Detecting Feature Usage

You can use a GPT to detect usage (or lack thereof) of particular language features or techniques, such as particular data structures or libraries or implementation details that are difficult to reliably unit test.

For example:

  • "Does the solution correctly implement a quicksort algorithm?"
  • "Does the solution use a trie?"
  • "Does the solution use functional React components and hooks rather than class components?"
  • "Does the solution use Tailwind for all CSS styling?"

Cheating Detection

Without random tests, candidates may be able to pass tests by hardcoding solutions. Asking the GPT whether the solution code truly solves the problem can help mitigate this risk, without the trouble of writing random tests.

Validating Candidate-Written Tests

A GPT can validate candidate-written test suites, particularly in heavier frameworks like Cucumber, Playwright and Cypress, and estimate code and edge case coverage.

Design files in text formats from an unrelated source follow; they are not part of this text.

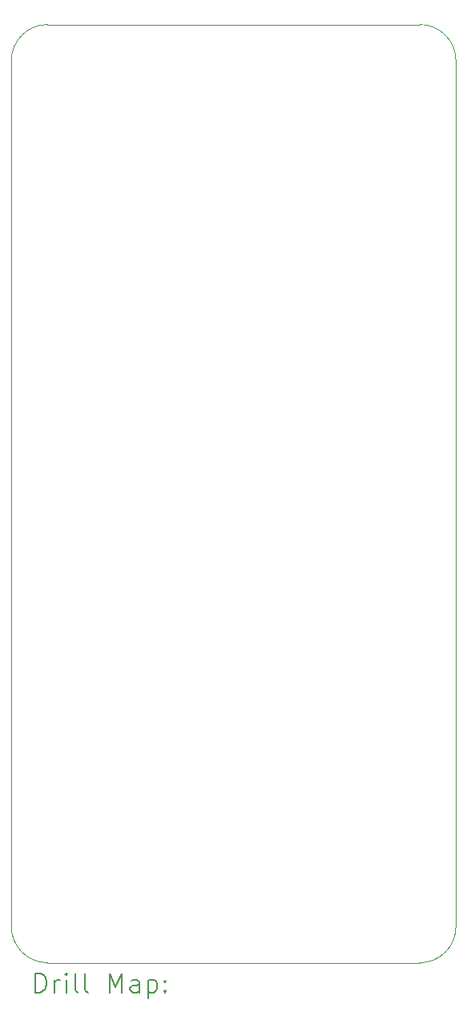
<source format=gbr>
%FSLAX45Y45*%
G04 Gerber Fmt 4.5, Leading zero omitted, Abs format (unit mm)*
G04 Created by KiCad (PCBNEW 6.0.5+dfsg-1~bpo11+1) date 2022-12-29 14:19:14*
%MOMM*%
%LPD*%
G01*
G04 APERTURE LIST*
%TA.AperFunction,Profile*%
%ADD10C,0.050000*%
%TD*%
%ADD11C,0.200000*%
G04 APERTURE END LIST*
D10*
X12674600Y-4622800D02*
X16611600Y-4622800D01*
X16992600Y-5003800D02*
G75*
G03*
X16611600Y-4622800I-381000J0D01*
G01*
X12293600Y-14147800D02*
G75*
G03*
X12674600Y-14528800I381000J0D01*
G01*
X16611600Y-14528800D02*
G75*
G03*
X16992600Y-14147800I0J381000D01*
G01*
X12674600Y-4622800D02*
G75*
G03*
X12293600Y-5003800I0J-381000D01*
G01*
X12293600Y-14147800D02*
X12293600Y-5003800D01*
X16992600Y-5003800D02*
X16992600Y-14147800D01*
X16611600Y-14528800D02*
X12674600Y-14528800D01*
D11*
X12548719Y-14841776D02*
X12548719Y-14641776D01*
X12596338Y-14641776D01*
X12624909Y-14651300D01*
X12643957Y-14670348D01*
X12653481Y-14689395D01*
X12663005Y-14727490D01*
X12663005Y-14756062D01*
X12653481Y-14794157D01*
X12643957Y-14813205D01*
X12624909Y-14832252D01*
X12596338Y-14841776D01*
X12548719Y-14841776D01*
X12748719Y-14841776D02*
X12748719Y-14708443D01*
X12748719Y-14746538D02*
X12758243Y-14727490D01*
X12767767Y-14717967D01*
X12786814Y-14708443D01*
X12805862Y-14708443D01*
X12872528Y-14841776D02*
X12872528Y-14708443D01*
X12872528Y-14641776D02*
X12863005Y-14651300D01*
X12872528Y-14660824D01*
X12882052Y-14651300D01*
X12872528Y-14641776D01*
X12872528Y-14660824D01*
X12996338Y-14841776D02*
X12977290Y-14832252D01*
X12967767Y-14813205D01*
X12967767Y-14641776D01*
X13101100Y-14841776D02*
X13082052Y-14832252D01*
X13072528Y-14813205D01*
X13072528Y-14641776D01*
X13329671Y-14841776D02*
X13329671Y-14641776D01*
X13396338Y-14784633D01*
X13463005Y-14641776D01*
X13463005Y-14841776D01*
X13643957Y-14841776D02*
X13643957Y-14737014D01*
X13634433Y-14717967D01*
X13615386Y-14708443D01*
X13577290Y-14708443D01*
X13558243Y-14717967D01*
X13643957Y-14832252D02*
X13624909Y-14841776D01*
X13577290Y-14841776D01*
X13558243Y-14832252D01*
X13548719Y-14813205D01*
X13548719Y-14794157D01*
X13558243Y-14775109D01*
X13577290Y-14765586D01*
X13624909Y-14765586D01*
X13643957Y-14756062D01*
X13739195Y-14708443D02*
X13739195Y-14908443D01*
X13739195Y-14717967D02*
X13758243Y-14708443D01*
X13796338Y-14708443D01*
X13815386Y-14717967D01*
X13824909Y-14727490D01*
X13834433Y-14746538D01*
X13834433Y-14803681D01*
X13824909Y-14822728D01*
X13815386Y-14832252D01*
X13796338Y-14841776D01*
X13758243Y-14841776D01*
X13739195Y-14832252D01*
X13920148Y-14822728D02*
X13929671Y-14832252D01*
X13920148Y-14841776D01*
X13910624Y-14832252D01*
X13920148Y-14822728D01*
X13920148Y-14841776D01*
X13920148Y-14717967D02*
X13929671Y-14727490D01*
X13920148Y-14737014D01*
X13910624Y-14727490D01*
X13920148Y-14717967D01*
X13920148Y-14737014D01*
M02*

</source>
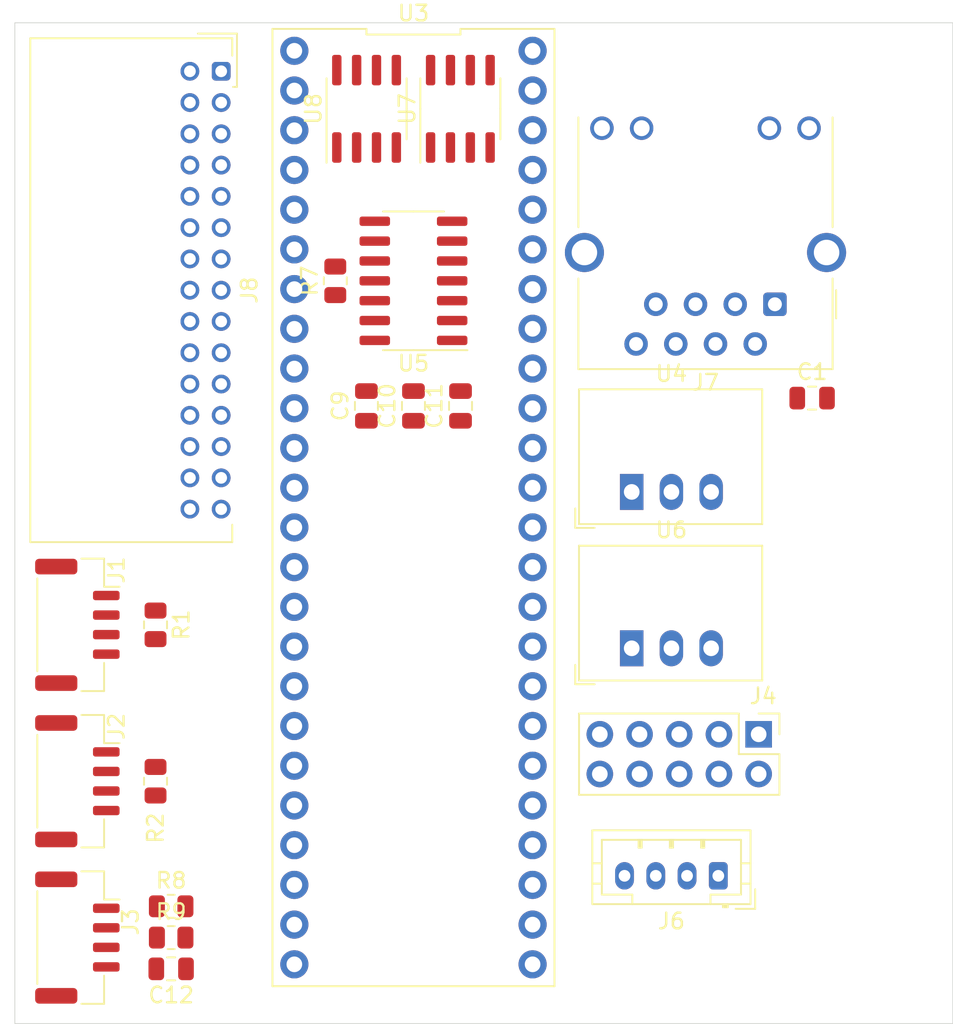
<source format=kicad_pcb>
(kicad_pcb
	(version 20240108)
	(generator "pcbnew")
	(generator_version "8.0")
	(general
		(thickness 1.6)
		(legacy_teardrops no)
	)
	(paper "A4")
	(layers
		(0 "F.Cu" signal)
		(1 "In1.Cu" signal)
		(2 "In2.Cu" signal)
		(31 "B.Cu" signal)
		(32 "B.Adhes" user "B.Adhesive")
		(33 "F.Adhes" user "F.Adhesive")
		(34 "B.Paste" user)
		(35 "F.Paste" user)
		(36 "B.SilkS" user "B.Silkscreen")
		(37 "F.SilkS" user "F.Silkscreen")
		(38 "B.Mask" user)
		(39 "F.Mask" user)
		(40 "Dwgs.User" user "User.Drawings")
		(41 "Cmts.User" user "User.Comments")
		(42 "Eco1.User" user "User.Eco1")
		(43 "Eco2.User" user "User.Eco2")
		(44 "Edge.Cuts" user)
		(45 "Margin" user)
		(46 "B.CrtYd" user "B.Courtyard")
		(47 "F.CrtYd" user "F.Courtyard")
		(48 "B.Fab" user)
		(49 "F.Fab" user)
		(50 "User.1" user)
		(51 "User.2" user)
		(52 "User.3" user)
		(53 "User.4" user)
		(54 "User.5" user)
		(55 "User.6" user)
		(56 "User.7" user)
		(57 "User.8" user)
		(58 "User.9" user)
	)
	(setup
		(stackup
			(layer "F.SilkS"
				(type "Top Silk Screen")
			)
			(layer "F.Paste"
				(type "Top Solder Paste")
			)
			(layer "F.Mask"
				(type "Top Solder Mask")
				(thickness 0.01)
			)
			(layer "F.Cu"
				(type "copper")
				(thickness 0.035)
			)
			(layer "dielectric 1"
				(type "prepreg")
				(thickness 0.1)
				(material "FR4")
				(epsilon_r 4.5)
				(loss_tangent 0.02)
			)
			(layer "In1.Cu"
				(type "copper")
				(thickness 0.035)
			)
			(layer "dielectric 2"
				(type "core")
				(thickness 1.24)
				(material "FR4")
				(epsilon_r 4.5)
				(loss_tangent 0.02)
			)
			(layer "In2.Cu"
				(type "copper")
				(thickness 0.035)
			)
			(layer "dielectric 3"
				(type "prepreg")
				(thickness 0.1)
				(material "FR4")
				(epsilon_r 4.5)
				(loss_tangent 0.02)
			)
			(layer "B.Cu"
				(type "copper")
				(thickness 0.035)
			)
			(layer "B.Mask"
				(type "Bottom Solder Mask")
				(thickness 0.01)
			)
			(layer "B.Paste"
				(type "Bottom Solder Paste")
			)
			(layer "B.SilkS"
				(type "Bottom Silk Screen")
			)
			(copper_finish "None")
			(dielectric_constraints no)
		)
		(pad_to_mask_clearance 0)
		(allow_soldermask_bridges_in_footprints no)
		(pcbplotparams
			(layerselection 0x00010fc_ffffffff)
			(plot_on_all_layers_selection 0x0000000_00000000)
			(disableapertmacros no)
			(usegerberextensions no)
			(usegerberattributes yes)
			(usegerberadvancedattributes yes)
			(creategerberjobfile yes)
			(dashed_line_dash_ratio 12.000000)
			(dashed_line_gap_ratio 3.000000)
			(svgprecision 4)
			(plotframeref no)
			(viasonmask no)
			(mode 1)
			(useauxorigin no)
			(hpglpennumber 1)
			(hpglpenspeed 20)
			(hpglpendiameter 15.000000)
			(pdf_front_fp_property_popups yes)
			(pdf_back_fp_property_popups yes)
			(dxfpolygonmode yes)
			(dxfimperialunits yes)
			(dxfusepcbnewfont yes)
			(psnegative no)
			(psa4output no)
			(plotreference yes)
			(plotvalue yes)
			(plotfptext yes)
			(plotinvisibletext no)
			(sketchpadsonfab no)
			(subtractmaskfromsilk no)
			(outputformat 1)
			(mirror no)
			(drillshape 1)
			(scaleselection 1)
			(outputdirectory "")
		)
	)
	(net 0 "")
	(net 1 "GNDD")
	(net 2 "+12V")
	(net 3 "Net-(U5-SPLIT)")
	(net 4 "/CAN1/CANH")
	(net 5 "+BATT")
	(net 6 "/CAN1/CANL")
	(net 7 "/CAN2/CANL")
	(net 8 "/CAN2/CANH")
	(net 9 "/CAN FD/CANL")
	(net 10 "/CAN FD/CANH")
	(net 11 "Net-(J7-RCT)")
	(net 12 "/Ethernet/RX-")
	(net 13 "/A4")
	(net 14 "/A6")
	(net 15 "/A1")
	(net 16 "/A5")
	(net 17 "/A2")
	(net 18 "/A3")
	(net 19 "unconnected-(J4-Pin_1-Pad1)")
	(net 20 "unconnected-(J4-Pin_2-Pad2)")
	(net 21 "+5V")
	(net 22 "/GND")
	(net 23 "+3V3")
	(net 24 "/13")
	(net 25 "unconnected-(J4-Pin_7-Pad7)")
	(net 26 "unconnected-(J7-Pad11)")
	(net 27 "unconnected-(J4-Pin_3-Pad3)")
	(net 28 "/Ethernet/RX+")
	(net 29 "unconnected-(J7-Pad12)")
	(net 30 "/Ethernet/TX-")
	(net 31 "unconnected-(J7-NC-Pad7)")
	(net 32 "/Ethernet/LED")
	(net 33 "/Ethernet/TX+")
	(net 34 "Net-(U5-VBAT)")
	(net 35 "unconnected-(U3-40-Pad32)")
	(net 36 "/5")
	(net 37 "/A0")
	(net 38 "/SDA2")
	(net 39 "/7")
	(net 40 "/2")
	(net 41 "unconnected-(U3-~36-Pad28)")
	(net 42 "unconnected-(U3-32-Pad24)")
	(net 43 "+3.3V")
	(net 44 "/8")
	(net 45 "unconnected-(U3-~28-Pad20)")
	(net 46 "/CANTX1")
	(net 47 "unconnected-(U3-~37-Pad29)")
	(net 48 "unconnected-(U3-41-Pad33)")
	(net 49 "unconnected-(U3-38-Pad30)")
	(net 50 "unconnected-(J4-Pin_10-Pad10)")
	(net 51 "/10")
	(net 52 "/3")
	(net 53 "/12")
	(net 54 "unconnected-(U3-~29-Pad21)")
	(net 55 "/A7")
	(net 56 "/CANRX1")
	(net 57 "/6")
	(net 58 "/SCL2")
	(net 59 "/CANRX3")
	(net 60 "/CANRX2")
	(net 61 "/9")
	(net 62 "unconnected-(U3-35-Pad27)")
	(net 63 "unconnected-(U3-~33-Pad25)")
	(net 64 "/CANTX2")
	(net 65 "/4")
	(net 66 "unconnected-(U3-26-Pad18)")
	(net 67 "unconnected-(U3-27-Pad19)")
	(net 68 "/11")
	(net 69 "unconnected-(U3-39-Pad31)")
	(net 70 "unconnected-(U3-34-Pad26)")
	(net 71 "/CANTX3")
	(net 72 "unconnected-(U5-~{ERR}-Pad8)")
	(net 73 "unconnected-(U5-INH-Pad7)")
	(net 74 "unconnected-(J4-Pin_6-Pad6)")
	(net 75 "unconnected-(J4-Pin_8-Pad8)")
	(net 76 "unconnected-(J4-Pin_9-Pad9)")
	(net 77 "unconnected-(J4-Pin_4-Pad4)")
	(net 78 "unconnected-(J4-Pin_5-Pad5)")
	(net 79 "/CAN_L1")
	(net 80 "/CAN_H2")
	(net 81 "/CAN_H3")
	(net 82 "/CAN_L3")
	(net 83 "/CAN_H1")
	(net 84 "/CAN_L2")
	(footprint "Connector_JST:JST_GH_SM04B-GHS-TB_1x04-1MP_P1.25mm_Horizontal" (layer "F.Cu") (at 147 92.5 -90))
	(footprint "Capacitor_SMD:C_0805_2012Metric" (layer "F.Cu") (at 171.51 78.5 90))
	(footprint "Connector_JST:JST_PUD_S30B-PUDSS-1_2x15_P2.00mm_Horizontal" (layer "F.Cu") (at 156.2 57.1 -90))
	(footprint "Capacitor_SMD:C_0805_2012Metric" (layer "F.Cu") (at 168.5 78.5 90))
	(footprint "Converter_DCDC:Converter_DCDC_RECOM_R-78E-0.5_THT" (layer "F.Cu") (at 182.46 84))
	(footprint "Converter_DCDC:Converter_DCDC_RECOM_R-78E-0.5_THT" (layer "F.Cu") (at 182.46 94))
	(footprint "Resistor_SMD:R_0805_2012Metric" (layer "F.Cu") (at 163.5 70.5 90))
	(footprint "Connector_JST:JST_PH_B4B-PH-K_1x04_P2.00mm_Vertical" (layer "F.Cu") (at 188 108.55 180))
	(footprint "Resistor_SMD:R_0805_2012Metric" (layer "F.Cu") (at 152 102.5 -90))
	(footprint "Resistor_SMD:R_0805_2012Metric" (layer "F.Cu") (at 152 92.5 -90))
	(footprint "Package_SO:SOIC-14_3.9x8.7mm_P1.27mm" (layer "F.Cu") (at 168.5 70.5 180))
	(footprint "Capacitor_SMD:C_0805_2012Metric" (layer "F.Cu") (at 153 114.5 180))
	(footprint "Resistor_SMD:R_0805_2012Metric" (layer "F.Cu") (at 153 112.5))
	(footprint "Connector_JST:JST_GH_SM04B-GHS-TB_1x04-1MP_P1.25mm_Horizontal" (layer "F.Cu") (at 147 102.5 -90))
	(footprint "Capacitor_SMD:C_0805_2012Metric" (layer "F.Cu") (at 165.49 78.5 90))
	(footprint "Resistor_SMD:R_0805_2012Metric" (layer "F.Cu") (at 153 110.5))
	(footprint "Package_SO:SOIC-8_3.9x4.9mm_P1.27mm" (layer "F.Cu") (at 165.5 59.5 90))
	(footprint "Connector_PinHeader_2.54mm:PinHeader_2x05_P2.54mm_Vertical" (layer "F.Cu") (at 190.58 99.5 -90))
	(footprint "Capacitor_SMD:C_0805_2012Metric" (layer "F.Cu") (at 194 78))
	(footprint "Connector_RJ:RJ45_Hanrun_HR911105A_Horizontal" (layer "F.Cu") (at 191.62 72 180))
	(footprint "Package_SO:SOIC-8_3.9x4.9mm_P1.27mm" (layer "F.Cu") (at 171.5 59.5 90))
	(footprint "Connector_JST:JST_GH_SM04B-GHS-TB_1x04-1MP_P1.25mm_Horizontal" (layer "F.Cu") (at 147 112.5 -90))
	(footprint "Wetmelon:Teensy4.1" (layer "F.Cu") (at 168.5 85 -90))
	(gr_rect
		(start 143 54)
		(end 203 118)
		(stroke
			(width 0.05)
			(type default)
		)
		(fill none)
		(layer "Edge.Cuts")
		(uuid "67a93672-76bb-4ca7-860f-5b2344cd80ef")
	)
)
</source>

This is typically difficult to do in Qualified, since you'd need a "meta test suite" to run and assert on the candidate's solution.

Scoring Written Responses

Written answers, essays, and free text quizzes can be checked by a GPT. Here are some metrics that could be scored:

  • Correctness and accuracy
  • Grammar and syntax
  • Writing skill
  • Thoroughness
  • Ensuring that specific topics were discussed

Scoring Systems Design Responses

GPTs can validate candidate-generated systems architecture or API designs, both in free text and in ASCII diagram formats.

Providing Hints

A GPT can provide brief hints, code reviews and interactive feedback, either live during a challenge or after the fact as part of automated review or hidden scoring.

Validating Pull Requests

A GPT can validate pull requests and code reviews written by the candidate by integrating with the GitHub API.

Visualizing Output

A GPT could be prompted to provide visualizers for candidate solutions. The visualizers can be shown on the code runner or web preview. The code they generate would need to be short, so supplementary pre-generated boilerplate in D3 or Chart.js could save precious time during a code run.